Thanks. This site is brilliant!
Sue


----------



## 3mom (Apr 20, 2011)

franci6810 said:


> Thanks for the link. Will certainly be working hard this winter. My stash is already needing replenishing.
> Franci


Isn't that wonderful! Need some help?


----------



## cainchar (Dec 14, 2012)

Oh boy!!!- wonderful felted patterns! So nice to find things that are a bit different. Many thanks!


----------



## anneevamod (Apr 16, 2011)

site will not open


----------



## flyssie (Jun 30, 2011)

Sailgurl said:


> I've read a lot of comments about errata in these drop patterns. Has anyone here made one? I've seen some I would like to knit, but have been afraid because it would drive me crazy to start something and find errors in the pattern.

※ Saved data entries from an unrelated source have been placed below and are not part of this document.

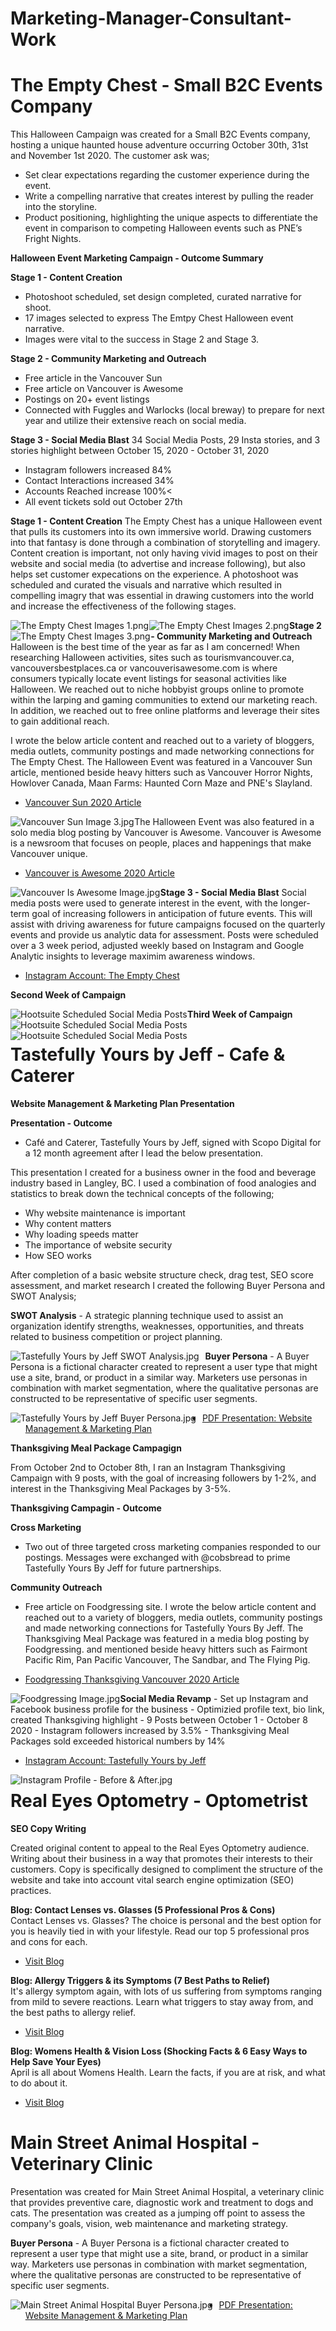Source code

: # Marketing-Manager-Consultant-Work


# The Empty Chest - Small B2C Events Company 

This Halloween Campaign was created for a Small B2C Events company, hosting a unique haunted house adventure occurring October 30th, 31st and November 1st 2020. The customer ask was;
-	Set clear expectations regarding the customer experience during the event.
-	Write a compelling narrative that creates interest by pulling the reader into the storyline.
-	Product positioning, highlighting the unique aspects to differentiate the event in comparison to competing Halloween events such as PNE’s Fright Nights. 



<b> Halloween Event Marketing Campaign - Outcome Summary</b>

<b>Stage 1 - Content Creation </b> 
- Photoshoot scheduled, set design completed, curated narrative for shoot.
- 17 images selected to express The Emtpy Chest Halloween event narrative.
- Images were vital to the success in Stage 2 and Stage 3.

<b>Stage 2 - Community Marketing and Outreach</b> 
- Free article in the Vancouver Sun
- Free article on Vancouver is Awesome
- Postings on 20+ event listings
- Connected with Fuggles and Warlocks (local breway) to prepare for next year and utilize their extensive reach on social media.

<b>Stage 3 - Social Media Blast</b> 
34 Social Media Posts, 29 Insta stories, and 3 stories highlight between October 15, 2020 - October 31, 2020
- Instagram followers increased 84% 
- Contact Interactions increased 34%
- Accounts Reached increase 100%<
- All event tickets sold out October 27th 


<b>Stage 1 - Content Creation</b>
The Empty Chest has a unique Halloween event that pulls its customers into its own immersive world. Drawing customers into that fantasy is done through a combination of storytelling and imagery. Content creation is important, not only having vivid images to post on their website and social media (to advertise and increase following), but also helps set customer expecations on the experience. A photoshoot was scheduled and curated the visuals and narrative which resulted in compelling imagry that was essential in drawing customers into the world and increase the effectiveness of the following stages.

<img src="The Empty Chest Images 1.png" 
     alt="The Empty Chest Images 1.png" 
     style="float: left; margin-right: 0.5px;" /> 
     
<img src="The Empty Chest Images 2.png" 
     alt="The Empty Chest Images 2.png" 
     style="float: left; margin-right: 0.5px;" /> 
     
<img src="The Empty Chest Images 3.png" 
     alt="The Empty Chest Images 3.png" 
     style="float: left; margin-right: 0.5px;" /> 


<b>Stage 2 - Community Marketing and Outreach</b>
Halloween is the best time of the year as far as I am concerned! When researching Halloween activities, sites such as tourismvancouver.ca, vancouversbestplaces.ca or vancouverisawesome.com is where consumers typically locate event listings for seasonal activities like Halloween. We reached out to niche hobbyist groups online to promote within the larping and gaming communities to extend our marketing reach. In addition, we reached out to free online platforms and leverage their sites to gain additional reach.

I wrote the below article content and reached out to a variety of bloggers, media outlets, community postings and made networking connections for The Empty Chest. The Halloween Event was featured in a Vancouver Sun article, mentioned beside heavy hitters such as Vancouver Horror Nights, Howlover Canada, Maan Farms: Haunted Corn Maze and PNE's Slayland.

<UL><LI><a href="https://vancouversun.com/entertainment/local-arts/halloween-events-in-metro-vancouver-in-october-2020">Vancouver Sun 2020 Article</a>
</UL> 
  
<img src="Vancouver Sun Image 3.jpg" 
     alt="Vancouver Sun Image 3.jpg" 
     style="float: left; margin-right: 0.5px;" /> 
     
The Halloween Event was also featured in a solo media blog posting by Vancouver is Awesome. Vancouver is Awesome is a newsroom that focuses on people, places and happenings that make Vancouver unique.

<UL><LI><a href="https://www.vancouverisawesome.com/events-and-entertainment/halloween-haunted-adventure-abbotsford-2020-1946121">Vancouver is Awesome 2020 Article</a>
</UL> 
  
<img src="Vancouver Is Awesome Image.jpg" 
     alt="Vancouver Is Awesome Image.jpg" 
     style="float: left; margin-right: 0.5px;" /> 
     
     
<b>Stage 3 - Social Media Blast</b>
Social media posts were used to generate interest in the event, with the longer-term goal of increasing followers in anticipation of future events. This will assist with driving awareness for future campaigns focused on the quarterly events and provide us analytic data for assessment. Posts were scheduled over a 3 week period, adjusted weekly based on Instagram and Google Analytic insights to leverage maximim awareness windows. 

<UL><LI><a href="https://www.instagram.com/theemptychest/">Instagram Account: The Empty Chest</a>
</UL>

<b>Second Week of Campaign</b>

<img src="Hootsuite - Empty Chest Posts 1.jpg" 
     alt="Hootsuite Scheduled Social Media Posts" 
     style="float: left; margin-right: 0.5px;" /> 
<img src="Hootsuite - Empty Chest Posts 1A.jpg" 
     alt="Hootsuite Scheduled Social Media Posts" 
     style="float: left; margin-right: 0.5px;" /> 
     
<b>Third Week of Campaign</b>    

<img src="Hootsuite - Empty Chest Posts 3A.jpg" 
     alt="Hootsuite Scheduled Social Media Posts" 
     style="float: left; margin-right: 0.5px;" /> 
     
# Tastefully Yours by Jeff - Cafe & Caterer

<b>Website Management & Marketing Plan Presentation</b>

<b>Presentation - Outcome</b>
- Café and Caterer, Tastefully Yours by Jeff, signed with Scopo Digital for a 12 month agreement after I lead the below presentation. 
     
This presentation I created for a business owner in the food and beverage industry based in Langley, BC.  I used a combination of food analogies and statistics to break down the technical concepts of the following;

-	Why website maintenance is important
-	Why content matters
-	Why loading speeds matter
-	The importance of website security
-	How SEO works

After completion of a basic website structure check, drag test, SEO score assessment, and market research I created the following Buyer Persona and SWOT Analysis;

<b>SWOT Analysis</b> - A strategic planning technique used to assist an organization identify strengths, weaknesses, opportunities, and threats related to business competition or project planning.

<img src="Tastefully Yours by Jeff SWOT Analysis.jpg"
     alt="Tastefully Yours by Jeff SWOT Analysis.jpg"
     style="float: left; margin-right: 10px;" />

<b>Buyer Persona</b> - A Buyer Persona is a fictional character created to represent a user type that might use a site, brand, or product in a similar way. Marketers use personas in combination with market segmentation, where the qualitative personas are constructed to be representative of specific user segments.
 
<img src="Tastefully Yours by Jeff Buyer Persona.jpg"
     alt="Tastefully Yours by Jeff Buyer Persona.jpg"
     style="float: left; margin-right: 10px;" />
     
<UL><LI><a href="Tastefully Yours by Jeff - Web Management & Marketing Plan Presentation.pdf">PDF Presentation: Website Management & Marketing Plan</a>
</UL>
     
<b>Thanksgiving Meal Package Campagign</b>  

From October 2nd to October 8th, I ran an Instagram Thanksgiving Campaign with 9 posts, with the goal of increasing followers by 1-2%, and interest in the Thanksgiving Meal Packages by 3-5%.
     
<b>Thanksgiving Campagin - Outcome</b>

<b>Cross Marketing </b>     
- Two out of three targeted cross marketing companies responded to our postings. Messages were exchanged with @cobsbread to prime Tastefully Yours By Jeff for future partnerships.  

<b>Community Outreach </b>     
-  Free article on Foodgressing site. I wrote the below article content and reached out to a variety of bloggers, media outlets, community postings and made networking connections for Tastefully Yours By Jeff. The Thanksgiving Meal Package was featured in a media blog posting by Foodgressing. and mentioned beside heavy hitters such as Fairmont Pacific Rim, Pan Pacific Vancouver, The Sandbar, and The Flying Pig.

<UL><LI><a href="https://foodgressing.com/thanksgiving-vancouver-2020/">Foodgressing Thanksgiving Vancouver 2020 Article</a>
</UL> 
  
<img src="Foodgressing Image.jpg" 
     alt="Foodgressing Image.jpg" 
     style="float: left; margin-right: 0.5px;" /> 
          
<b>Social Media Revamp</b>
     - Set up Instagram and Facebook business profile for the business
     - Optimizied profile text, bio link, created Thanksgiving highlight
     - 9 Posts between October 1 - October 8 2020
     - Instagram followers increased by 3.5%
     - Thanksgiving Meal Packages sold exceeded historical numbers by 14%
    
 <UL><LI><a href="https://www.instagram.com/tastefullyyoursbyjeff/">Instagram Account: Tastefully Yours by Jeff</a>
</UL>
      
<img src="Tastefully Yours by Jeff - Instagram Before & After.jpg" 
     alt="Instagram Profile - Before & After.jpg" 
     style="float: left; margin-right: 0.5px;" />
           
 
# Real Eyes Optometry - Optometrist
     
<b>SEO Copy Writing</b>

Created original content to appeal to the Real Eyes Optometry audience. Writing about their business in a way that promotes their interests to their customers. Copy is specifically designed to compliment the structure of the website and take into account vital search engine optimization (SEO) practices. 
      
<b>Blog: Contact Lenses vs. Glasses (5 Professional Pros & Cons)</b>     
Contact Lenses vs. Glasses? The choice is personal and the best option for you is heavily tied in with your lifestyle. Read our top 5 professional pros and cons for each.
     
<UL><LI><a href="https://www.realeyesoptometry.com/lenses-glasses-pros-cons/">Visit Blog</a>
</UL>     
 
     
<b>Blog: Allergy Triggers & its Symptoms (7 Best Paths to Relief)</b>     
It's allergy symptom again, with lots of us suffering from symptoms ranging from mild to severe reactions. Learn what triggers to stay away from, and the best paths to allergy relief.
     
<UL><LI><a href="https://www.realeyesoptometry.com/allergy-triggers-7-best-relief/">Visit Blog</a>
</UL>     
 
     
<b>Blog: Womens Health & Vision Loss (Shocking Facts & 6 Easy Ways to Help Save Your Eyes)</b>     
April is all about Womens Health. Learn the facts, if you are at risk, and what to do about it.
     
<UL><LI><a href="https://www.realeyesoptometry.com/womens-health-vision-loss/>Visit Blog</a>
</UL>     

     
<b>Blog: 9 Dry Eye Symptoms and a Wrinkle Reducing Treatment</b>     
April is all about Womens Health. Learn the facts, if you are at risk, and what to do about it.
     
<UL><LI><a href="https://www.realeyesoptometry.com/9-dry-eye-symptoms-wrinkle-treatment/>Visit Blog</a>
</UL>         
     
    
# Main Street Animal Hospital - Veterinary Clinic

Presentation was created for Main Street Animal Hospital, a veterinary clinic that provides preventive care, diagnostic work and treatment to dogs and cats. The presentation was created as a jumping off point to assess the company's goals, vision, web maintenance and marketing strategy.

<b>Buyer Persona</b> - A Buyer Persona is a fictional character created to represent a user type that might use a site, brand, or product in a similar way. Marketers use personas in combination with market segmentation, where the qualitative personas are constructed to be representative of specific user segments.
 
<img src="Main Street Animal Hospital Buyer Persona.jpg"
     alt="Main Street Animal Hospital Buyer Persona.jpg"
     style="float: left; margin-right: 10px;" />
     
<UL><LI><a href="https://drive.google.com/file/d/15-2ybyYivAPlfje1mvg5q-VE1Ywx7z2h/view?usp=sharing">PDF Presentation: Website Management & Marketing Plan</a>
</UL>

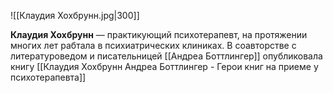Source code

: ![[Клаудия Хохбрунн.jpg|300]]

**Клаудия Хохбрунн** — практикующий психотерапевт, на протяжении многих лет рабтала в психиатрических клиниках. В соавторстве с литературоведом и писательницей [[Андреа Боттлингер]] опубликовала книгу [[Клаудия Хохбрунн Андреа Боттлингер - Герои книг на приеме у психотерапевта]]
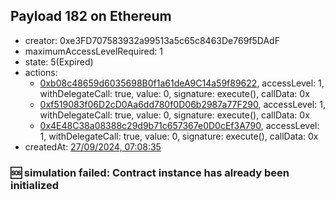 ## Payload 182 on Ethereum

- creator: 0xe3FD707583932a99513a5c65c8463De769f5DAdF
- maximumAccessLevelRequired: 1
- state: 5(Expired)
- actions:
  - [0xb08c48659d6035698B0f1a61deA9C14a59f89622](https://etherscan.io/tx/0xb08c48659d6035698B0f1a61deA9C14a59f89622), accessLevel: 1, withDelegateCall: true, value: 0, signature: execute(), callData: 0x
  - [0xf519083f06D2cD0Aa6dd780f0D06b2987a77F290](https://etherscan.io/tx/0xf519083f06D2cD0Aa6dd780f0D06b2987a77F290), accessLevel: 1, withDelegateCall: true, value: 0, signature: execute(), callData: 0x
  - [0x4E48C38a08388c29d9b71c657367e0D0cEf3A790](https://etherscan.io/tx/0x4E48C38a08388c29d9b71c657367e0D0cEf3A790), accessLevel: 1, withDelegateCall: true, value: 0, signature: execute(), callData: 0x
- createdAt: [27/09/2024, 07:08:35](https://etherscan.io/tx/0xd8dbb8491c805b5553be686766198a6b86af5bfcf782e89946b3fa80a2bd6393)

### :sos: simulation failed: Contract instance has already been initialized
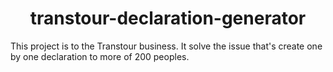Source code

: <h1 align="center">transtour-declaration-generator</h1>

<p>This project is to the Transtour business. It solve the issue that's create one by one declaration to more of 200 peoples.</p>
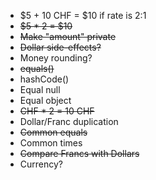 -   $5 + 10 CHF = $10 if rate is 2:1
- ~~$5 * 2 = $10~~
- ~~Make "amount" private~~
- ~~Dollar side-effects?~~
-   Money rounding?
- ~~equals()~~
-   hashCode()
-   Equal null
-   Equal object
- ~~CHF * 2 = 10 CHF~~
-   Dollar/Franc duplication
- ~~Common equals~~
-   Common times
- ~~Compare Francs with Dollars~~
-   Currency?
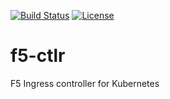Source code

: [![Build Status](https://travis-ci.org/mzahorik/f5-ctlr.svg?branch=master)](https://travis-ci.org/mzahorik/f5-ctlr) [![License](https://img.shields.io/badge/License-Apache%202.0-blue.svg)](https://opensource.org/licenses/Apache-2.0)
# f5-ctlr
F5 Ingress controller for Kubernetes
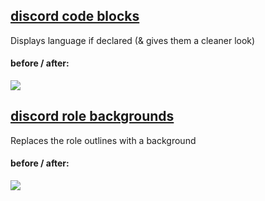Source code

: ## [discord code blocks](./discord-code-blocks.css)
Displays language if declared (& gives them a cleaner look)

#### before / after:

![](imgs/discord-code-blocks.png)

## [discord role backgrounds](./discord-roles.css)
Replaces the role outlines with a background

#### before / after:

![](imgs/discord-roles.png)
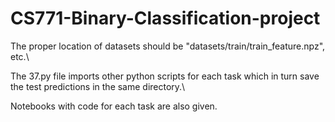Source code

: # CS771-Binary-Classification-project
The proper location of datasets should be "datasets/train/train_feature.npz", etc.\

The 37.py file imports other python scripts for each task which in turn save the test predictions in the same directory.\

Notebooks with code for each task are also given.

I knitted a hooded cardigan for a pregnant daughter - she loved it and I had no problems with the pattern - see photo.
Cheers - Flyssie


----------



## didough (May 30, 2011)

anneevamod said:


> site will not open


 try this Tiny URL link

http://tinyurl.com/julxh


----------



## anneevamod (Apr 16, 2011)

thank you...it 
worked...so appreciativeand so kind of you


----------



## ggmakat16 (Dec 12, 2012)

It is outstanding. Thank you.


----------